- THE MAGAZINE
Minerals Technologies Inc. recently reported net income of $4.2 million, or $0.22 per share, for the first quarter of 2009, compared with $5.7 million, or $0.31 per share, in the fourth quarter of 2008. Excluding special items, earnings per share were $0.25, compared with $0.41 per share in the fourth quarter of 2008.
“Demand in our end markets-primarily the paper, steel, construction and automotive industries-declined further from fourth quarter levels, causing a significant drop in demand for our products,” said Joseph C. Muscari, chairman and chief executive officer. “As a result, our earnings per share decreased 29% from the fourth quarter of 2008 and 75% from the first quarter of 2008. From the onset of the recession, we have taken, and continue to take, the necessary measures to manage through this worldwide recession by conserving cash and reducing costs. We have reduced our workforce by approximately 15% since October, shortened work weeks, reduced overtime, suspended our stock repurchase program, reduced capital investment and continued our aggressive expense reduction measures. The result was that even in this weak economic environment, the company still generated $24 million in cash flow from operations and free cash flow of $19 million in the first quarter.”
During the first quarter, the company recorded a pre-tax restructuring charge of approximately $0.5 million, which represents additional charges associated with reductions in the workforce announced in the fourth quarter of 2008.
The company's worldwide sales in the first quarter were $208.3 million, a 13% sequential decline from the $240.0 million reported in the fourth quarter of 2008, of which foreign exchange had an unfavorable impact on sales of approximately $2.3 million or 1 percentage point. Operating income, excluding special items, was $7.8 million, a 17% decrease from the $9.4 million reported in the fourth quarter of 2008.

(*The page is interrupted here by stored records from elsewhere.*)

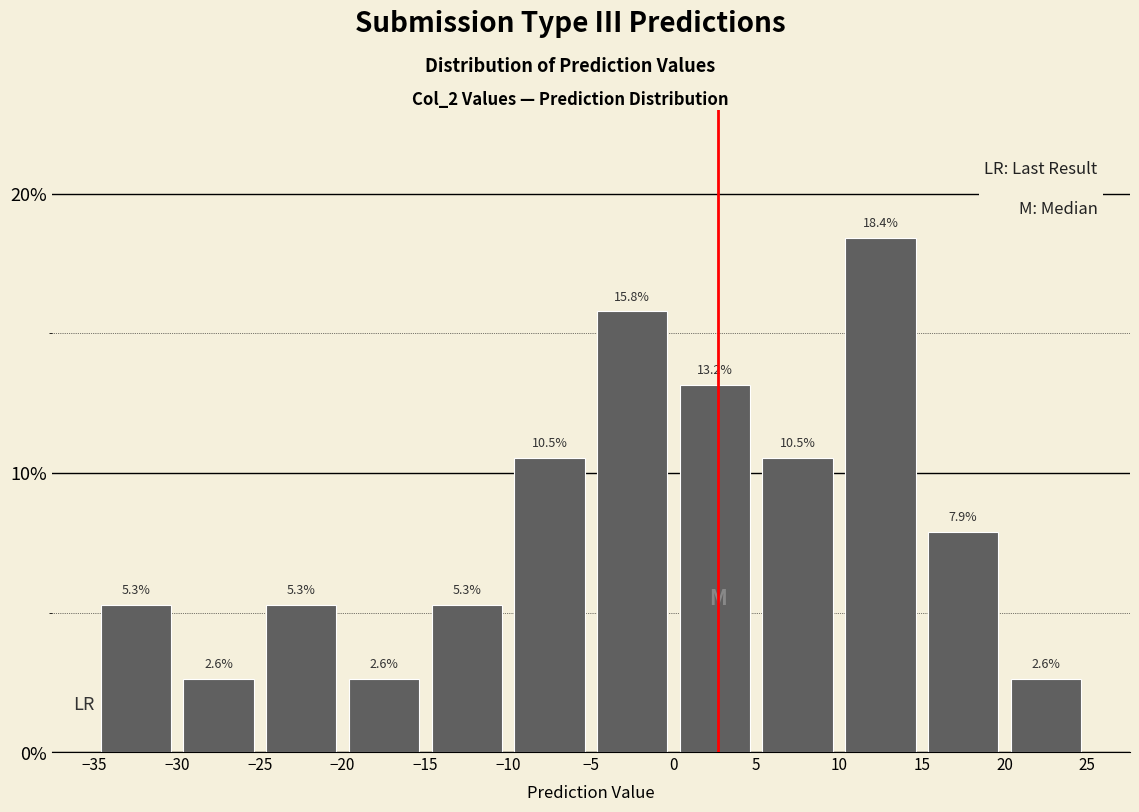

Reading left to right, list every bar in this chart as the range it spans on the x-axis followed by its height.

-35 to -30: 5.3
-30 to -25: 2.6
-25 to -20: 5.3
-20 to -15: 2.6
-15 to -10: 5.3
-10 to -5: 10.5
-5 to 0: 15.8
0 to 5: 13.2
5 to 10: 10.5
10 to 15: 18.4
15 to 20: 7.9
20 to 25: 2.6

For the first quarter, worldwide sales in the company's Specialty Minerals segment, which consists of precipitated calcium carbonate (PCC) and Processed Minerals, were $143.6 million, compared with $159.8 million in the fourth quarter of 2008, a 10% decrease. Both product lines in the segment experienced volume declines. Foreign exchange had an unfavorable impact on sequential sales growth for the quarter of approximately 1 percentage point. However, income from operations, excluding special items, was $10.0 million, a 19% increase from the $8.4 million recorded in the fourth quarter of 2008. This increase in profitability was due to the contractual recovery of raw material cost increases in the PCC product line and lower expenses throughout the segment, which more than offset volume declines. The Processed Minerals product line operated at a loss for the quarter of approximately $2 million.
Worldwide sales of PCC, which is used mainly in the manufacturing processes of the paper industry, were $123.1 million, a 10% decrease from the $137.4 million recorded in the fourth quarter of 2008. This decrease was associated primarily with lower PCC volumes caused by a worldwide decline in paper demand that resulted in both temporary and permanent paper machine shutdowns and production curtailments that continued throughout the first quarter. Worldwide sales of Processed Minerals products were $20.5 million, an 8% decline from the $22.4 million in the fourth quarter of 2008. Processed Minerals products, which include ground calcium carbonate and talc, are used in the building materials, polymers, ceramics, paints and coatings, glass and other manufacturing industries. The decline in Processed Minerals sales, which represented a 4% decline in volumes, was due to the continued production curtailment by customers serving the already weak residential and commercial construction and automotive industries.
In the company's Refractories segment, sales in the first quarter of 2009 were $64.7 million, a 19% decrease from the $80.2 million recorded in the fourth quarter of 2008. Foreign exchange had an unfavorable impact on sales of less than 1 percentage point vs. the fourth quarter of 2008. The Refractory segment, which provides products and services primarily to the worldwide steel industry, recorded an operating loss of $1.9 million, excluding special items, for the first quarter compared with operating income of $1.6 million in the fourth quarter of 2008. Continued lower levels of global steel production in the quarter was the primary cause of this decline, which resulted in a 17% decrease in refractories volumes from the fourth quarter 2008.
“The first quarter was a continuation of the last two months of the fourth quarter-demand for steel in North America, our most important market for refractories, was down more than 50% from third quarter levels; housing starts were at the lowest levels in decades; and North American paper production was down over 25% from prior year,” said Muscari. “We will continue to effectively manage through these extraordinarily difficult and uncertain times. I am confident that because of the restructuring program the company initiated in 2007 and continued in 2008, we are on a stronger foundation than in years past. We continue to have a strong balance sheet, good cash flow, leaner operations, and we will make the necessary adjustments to maintain our competitiveness in this global recession.”